» **Description of the task**
Which lines in the records below hold the word "Give"? Copy each of them.

(Data excerpts)

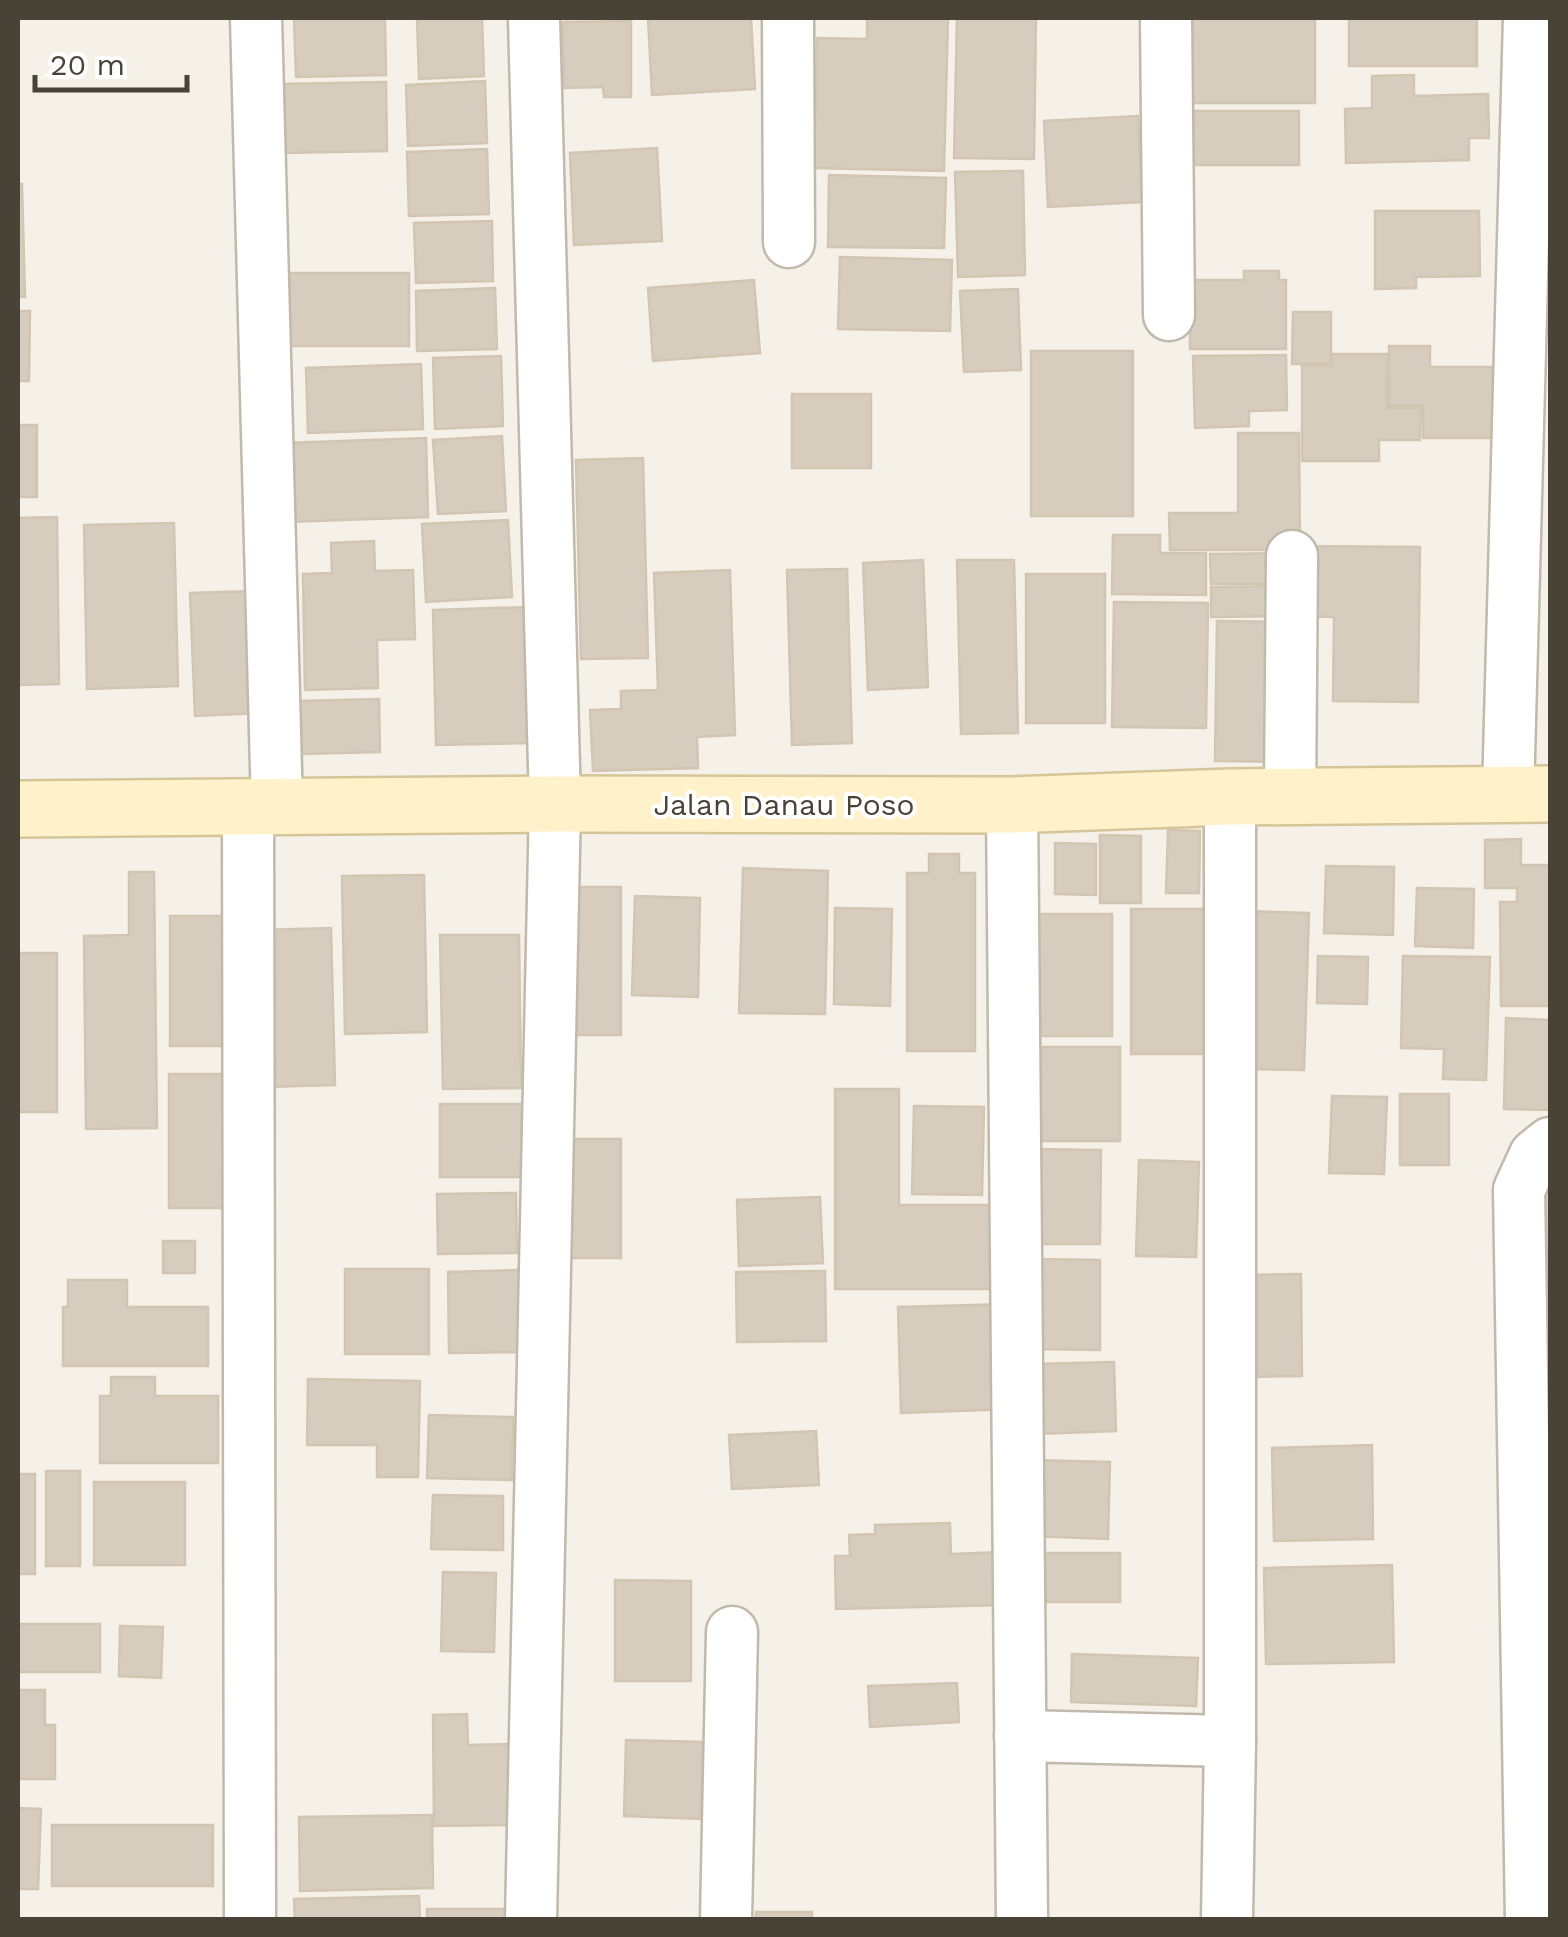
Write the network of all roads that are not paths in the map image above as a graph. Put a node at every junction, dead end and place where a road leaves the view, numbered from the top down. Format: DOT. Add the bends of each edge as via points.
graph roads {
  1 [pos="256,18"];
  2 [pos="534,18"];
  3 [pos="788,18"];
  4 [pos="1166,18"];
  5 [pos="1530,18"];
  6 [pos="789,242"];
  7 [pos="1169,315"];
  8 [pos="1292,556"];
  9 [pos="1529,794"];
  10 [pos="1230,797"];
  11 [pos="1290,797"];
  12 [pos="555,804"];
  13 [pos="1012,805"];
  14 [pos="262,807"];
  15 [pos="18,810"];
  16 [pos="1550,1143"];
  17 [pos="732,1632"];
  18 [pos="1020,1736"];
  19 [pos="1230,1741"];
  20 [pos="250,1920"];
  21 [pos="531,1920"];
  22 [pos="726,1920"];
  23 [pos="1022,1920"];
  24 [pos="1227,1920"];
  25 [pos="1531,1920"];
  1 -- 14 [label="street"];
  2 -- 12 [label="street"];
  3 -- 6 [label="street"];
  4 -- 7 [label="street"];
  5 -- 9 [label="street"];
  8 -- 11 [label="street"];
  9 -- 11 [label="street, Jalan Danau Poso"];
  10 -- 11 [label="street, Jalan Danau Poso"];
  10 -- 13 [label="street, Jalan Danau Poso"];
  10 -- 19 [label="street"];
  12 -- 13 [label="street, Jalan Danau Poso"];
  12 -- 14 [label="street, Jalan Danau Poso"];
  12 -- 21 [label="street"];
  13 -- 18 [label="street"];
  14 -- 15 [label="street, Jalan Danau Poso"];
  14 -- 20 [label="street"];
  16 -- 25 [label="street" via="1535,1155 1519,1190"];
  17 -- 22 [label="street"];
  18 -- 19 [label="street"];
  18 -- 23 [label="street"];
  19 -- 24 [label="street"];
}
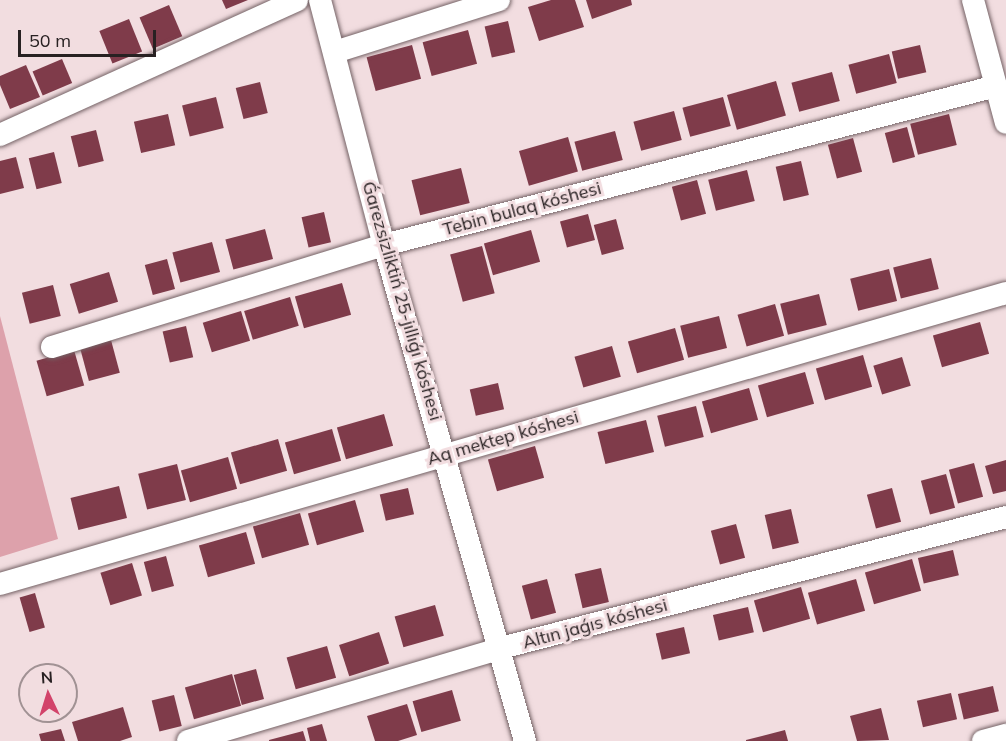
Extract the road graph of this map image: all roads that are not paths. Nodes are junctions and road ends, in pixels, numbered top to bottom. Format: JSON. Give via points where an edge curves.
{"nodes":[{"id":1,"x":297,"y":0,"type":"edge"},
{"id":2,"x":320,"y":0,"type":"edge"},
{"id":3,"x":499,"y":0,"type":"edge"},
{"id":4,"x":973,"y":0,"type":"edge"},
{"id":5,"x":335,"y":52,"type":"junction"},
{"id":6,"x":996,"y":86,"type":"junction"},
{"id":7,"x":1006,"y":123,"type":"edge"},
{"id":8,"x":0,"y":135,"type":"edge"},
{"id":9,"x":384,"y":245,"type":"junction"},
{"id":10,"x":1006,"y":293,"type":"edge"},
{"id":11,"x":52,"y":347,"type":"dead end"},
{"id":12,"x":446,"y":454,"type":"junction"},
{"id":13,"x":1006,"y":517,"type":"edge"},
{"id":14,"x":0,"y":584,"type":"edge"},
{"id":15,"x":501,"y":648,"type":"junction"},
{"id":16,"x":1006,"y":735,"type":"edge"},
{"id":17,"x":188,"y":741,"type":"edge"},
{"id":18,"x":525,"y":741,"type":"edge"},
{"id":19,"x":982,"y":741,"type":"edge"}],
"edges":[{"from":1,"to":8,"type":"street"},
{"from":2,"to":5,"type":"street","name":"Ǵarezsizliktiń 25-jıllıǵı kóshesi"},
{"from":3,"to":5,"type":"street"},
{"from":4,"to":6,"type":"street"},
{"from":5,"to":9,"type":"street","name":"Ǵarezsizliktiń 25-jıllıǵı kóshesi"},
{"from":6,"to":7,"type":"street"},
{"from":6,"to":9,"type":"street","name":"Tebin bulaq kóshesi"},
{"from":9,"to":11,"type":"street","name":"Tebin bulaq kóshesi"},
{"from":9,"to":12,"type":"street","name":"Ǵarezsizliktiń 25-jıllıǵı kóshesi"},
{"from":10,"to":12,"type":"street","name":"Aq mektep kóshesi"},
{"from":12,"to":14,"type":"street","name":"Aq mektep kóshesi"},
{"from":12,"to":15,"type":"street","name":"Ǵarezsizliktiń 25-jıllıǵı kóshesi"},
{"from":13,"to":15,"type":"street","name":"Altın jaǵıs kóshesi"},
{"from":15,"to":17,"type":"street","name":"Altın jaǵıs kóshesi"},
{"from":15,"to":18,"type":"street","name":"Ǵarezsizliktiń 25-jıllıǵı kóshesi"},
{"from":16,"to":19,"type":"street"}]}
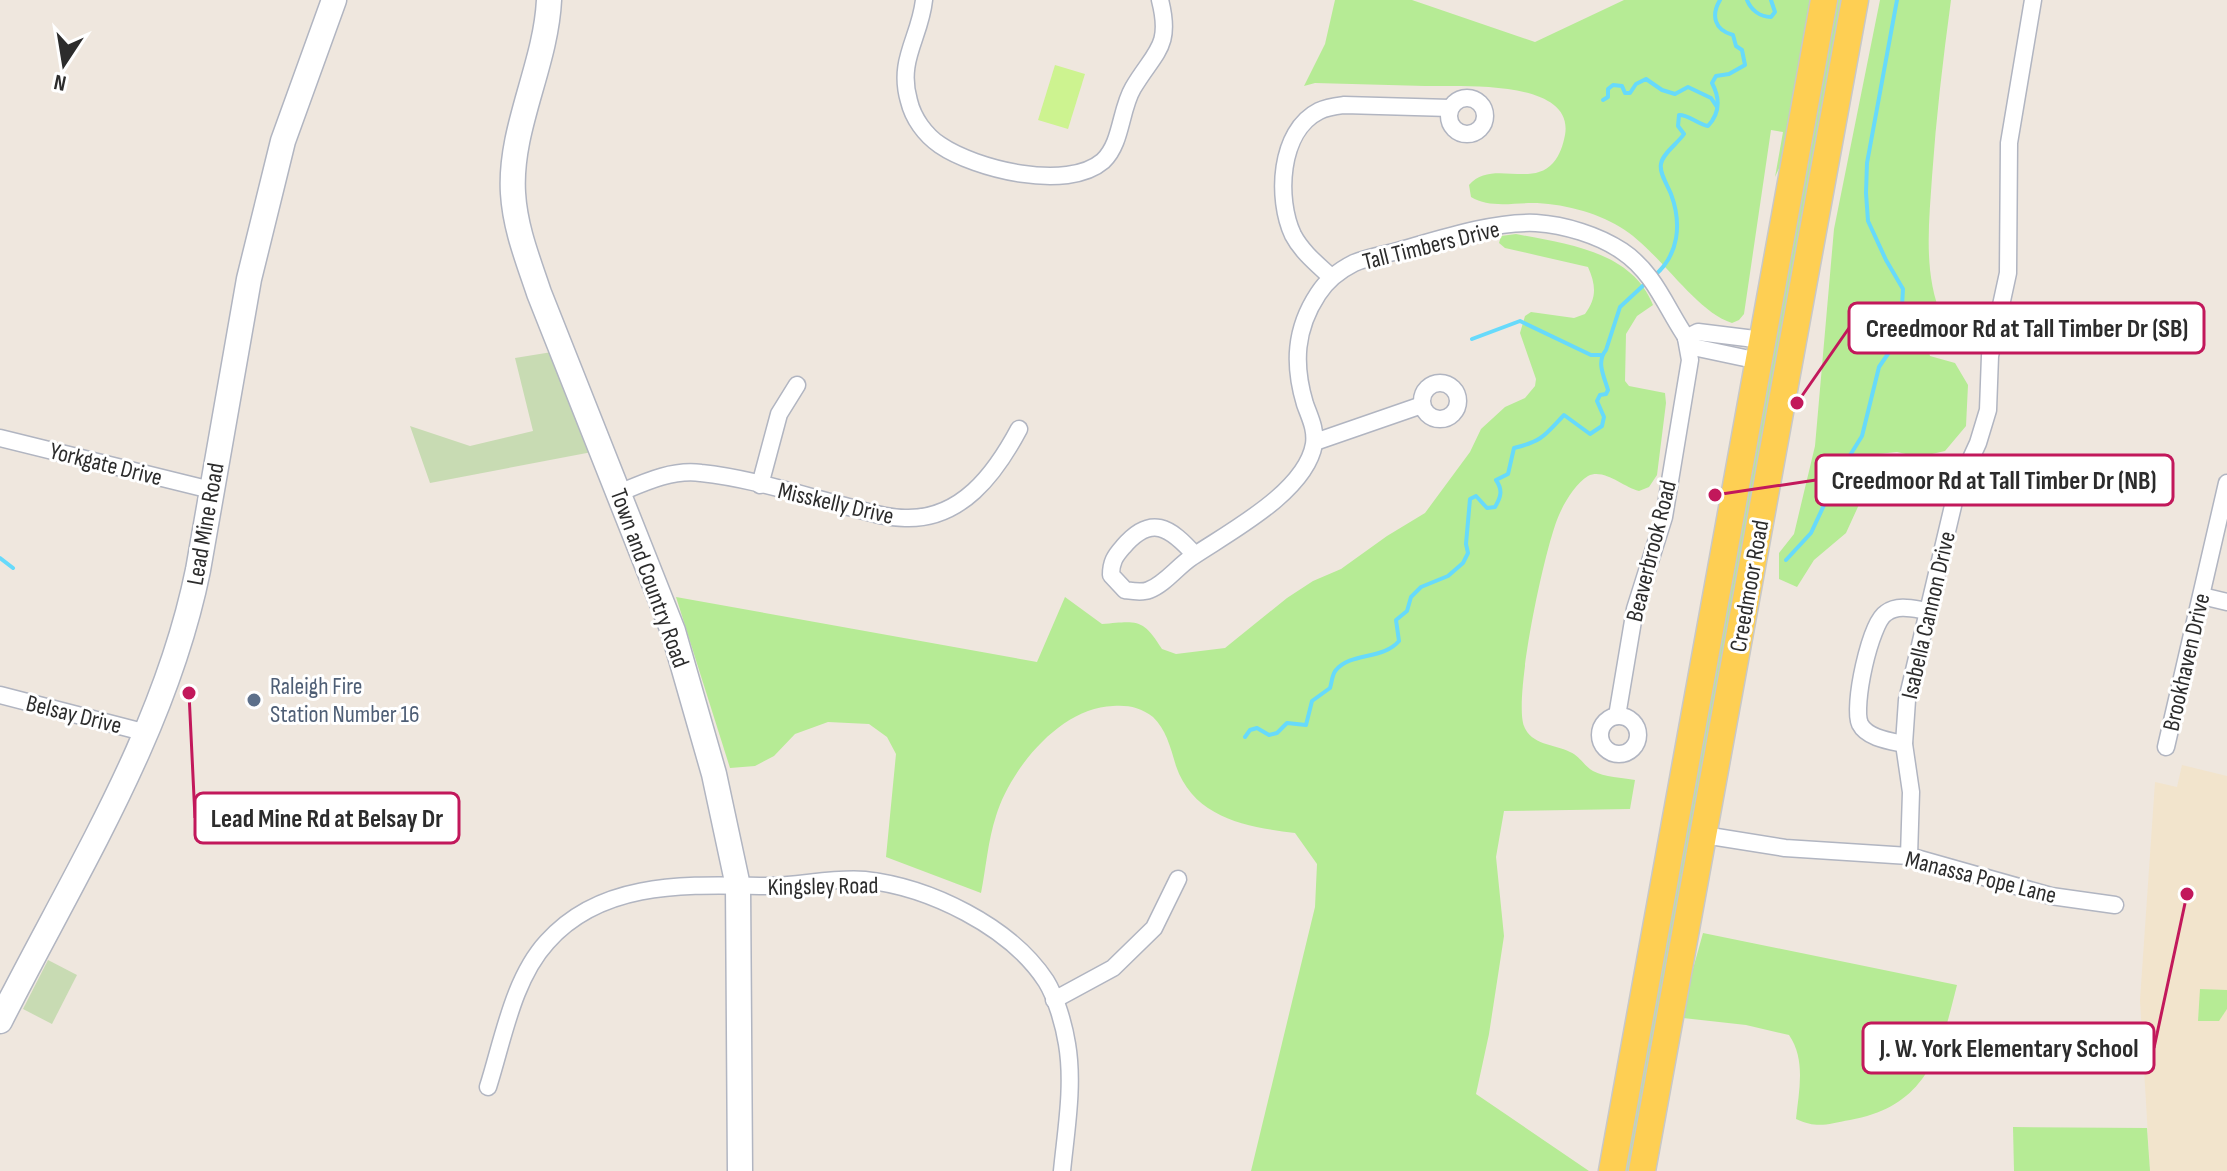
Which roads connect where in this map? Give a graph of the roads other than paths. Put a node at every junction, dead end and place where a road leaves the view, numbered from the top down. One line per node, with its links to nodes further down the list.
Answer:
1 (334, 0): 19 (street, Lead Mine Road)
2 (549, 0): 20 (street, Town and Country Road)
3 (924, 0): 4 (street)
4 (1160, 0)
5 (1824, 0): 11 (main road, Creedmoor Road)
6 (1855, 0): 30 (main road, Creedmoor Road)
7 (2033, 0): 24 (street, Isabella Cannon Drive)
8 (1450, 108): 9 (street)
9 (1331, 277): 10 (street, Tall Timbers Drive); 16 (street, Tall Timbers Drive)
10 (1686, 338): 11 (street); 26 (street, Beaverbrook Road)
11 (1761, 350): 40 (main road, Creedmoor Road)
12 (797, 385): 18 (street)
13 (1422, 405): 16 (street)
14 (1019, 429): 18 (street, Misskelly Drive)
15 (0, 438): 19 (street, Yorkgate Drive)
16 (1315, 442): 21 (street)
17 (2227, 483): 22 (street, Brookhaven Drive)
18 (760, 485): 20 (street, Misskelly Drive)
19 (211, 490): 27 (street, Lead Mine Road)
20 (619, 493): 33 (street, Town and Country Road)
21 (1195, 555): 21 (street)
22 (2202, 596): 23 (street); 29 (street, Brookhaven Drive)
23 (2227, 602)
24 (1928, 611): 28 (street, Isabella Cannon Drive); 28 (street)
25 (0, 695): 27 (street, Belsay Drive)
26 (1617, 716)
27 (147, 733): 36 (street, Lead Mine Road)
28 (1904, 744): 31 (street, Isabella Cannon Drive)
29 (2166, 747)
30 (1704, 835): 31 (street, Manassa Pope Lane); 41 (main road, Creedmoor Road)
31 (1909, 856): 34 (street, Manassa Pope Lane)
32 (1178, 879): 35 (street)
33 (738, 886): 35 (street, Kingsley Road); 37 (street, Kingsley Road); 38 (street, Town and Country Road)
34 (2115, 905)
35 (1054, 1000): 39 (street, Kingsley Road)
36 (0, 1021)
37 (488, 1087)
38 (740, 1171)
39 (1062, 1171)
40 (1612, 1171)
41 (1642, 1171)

» **Answer**
Extract the road graph of this map image: all roads that are not paths. Nodes are junctions and road ends, in pixels, numbered top to bottom. Format: JSON. Give via points where an edge curves.
Which roads connect where in this map? Give a graph of the roads other than paths. Put a node at every junction, dead end and place where a road leaves the view, numbered from the top down. One line per node, with its links to nodes further down the list.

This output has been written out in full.